Although the practice of Yoga may help in the development of the mind and body, Yoga should not be considered an alternative to modern medicine. It is advised not to rely on Yoga alone to treat any condition. Kindly consult a qualified doctor for proper treatment. Additionally, any asana practice should be done under the supervision of a qualified trainer. 

Researchers have found that Parsvottanasana may aid in digestion. Parsvottanasana is believed to strengthen the abdominal muscles and stimulate the abdominal organs which may enhance digestion.

Dr. Rajeev Singh, BAMS

Also Read: Sciatica Stretches: Research-Based Guide for Pain Relief

Risks of Parsvottanasana: 

Conditions, where Parsvottanasana should be performed with caution, are:  

  • As Parsvottanasana is an intense side stretch and is all about balance, caution must be taken if you find balancing asanas challenging. In this situation, you may seek the support of a wall. 

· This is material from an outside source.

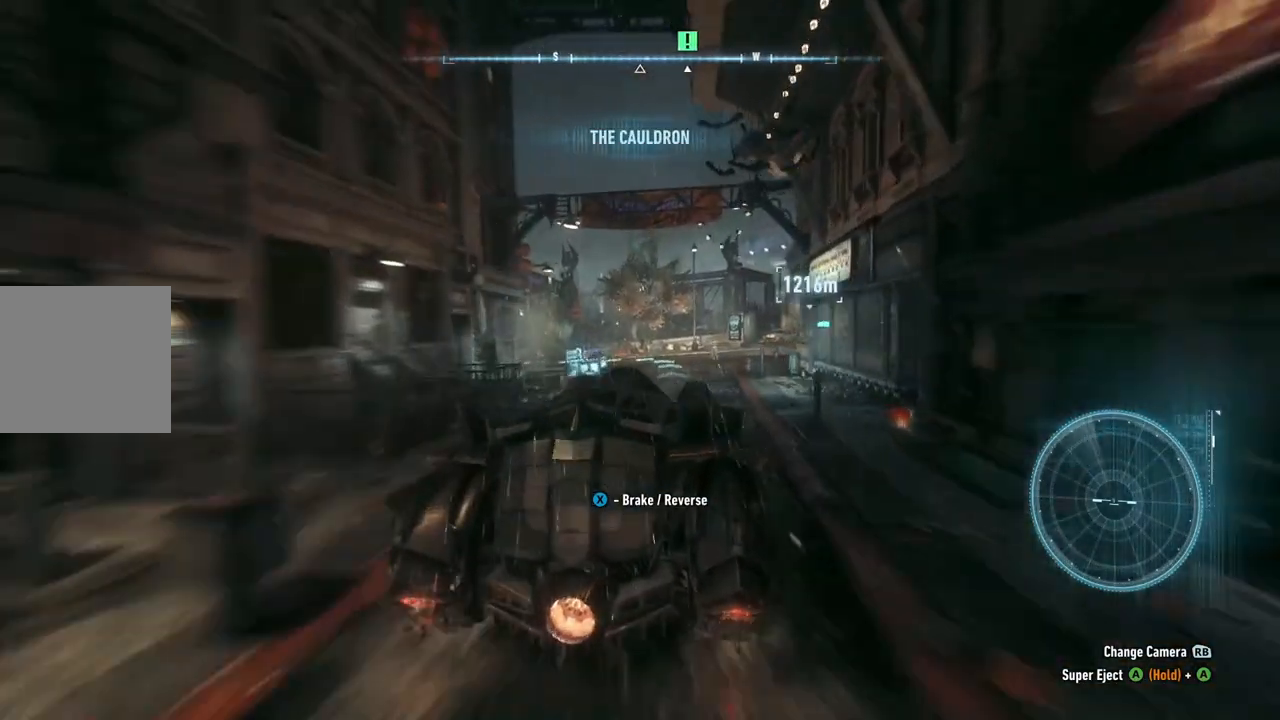
{"buttons": ["R2"], "left_stick": "left", "right_stick": "center", "events": [[67, "left_stick", "left"]]}
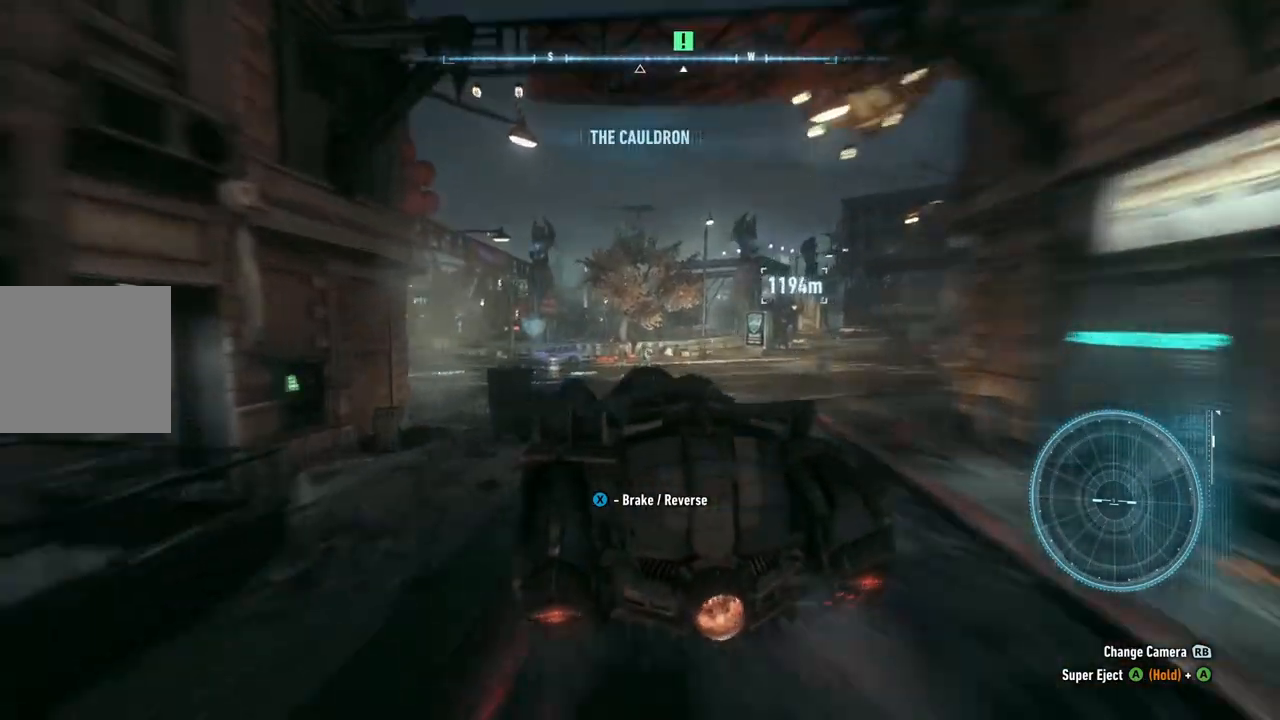
{"buttons": ["R2"], "left_stick": "up-right", "right_stick": "center", "events": [[233, "left_stick", "center"], [483, "left_stick", "up-right"]]}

Conditions where Parsvottanasana is contraindicated, include:  

  • There is no data regarding the safety of this asana in pregnancy, children and the elderly. It is always advised to consult a qualified trainer if you want to adopt this yoga practice into your routine. 
  • In general, you should refrain from the practice of yoga asanas if you have any injuries, sciatica, surgeries, dizziness, etc. 

Also Read: Why Does Stretching Feel Good? Exploring the Science Behind It

Conclusion

Parsvottanasana is a standing asana involving an intense side stretch. The name is derived from Sanskrit words, “Parsva”, meaning side or flank; “Uttana”(where ut means intense, tan means to stretch or extend) and “asana”, meaning yoga or posture. Thus, this pose or asana involves an intense side stretch. The preparatory pose of Parsvottanasana is Uttanasana, and the follow-up pose is Sirasana. The practice of this asana may positively impact mental health, obesity, physical fitness and blood pressure. It may also help reduce back stiffness, wrists, hips, etc. 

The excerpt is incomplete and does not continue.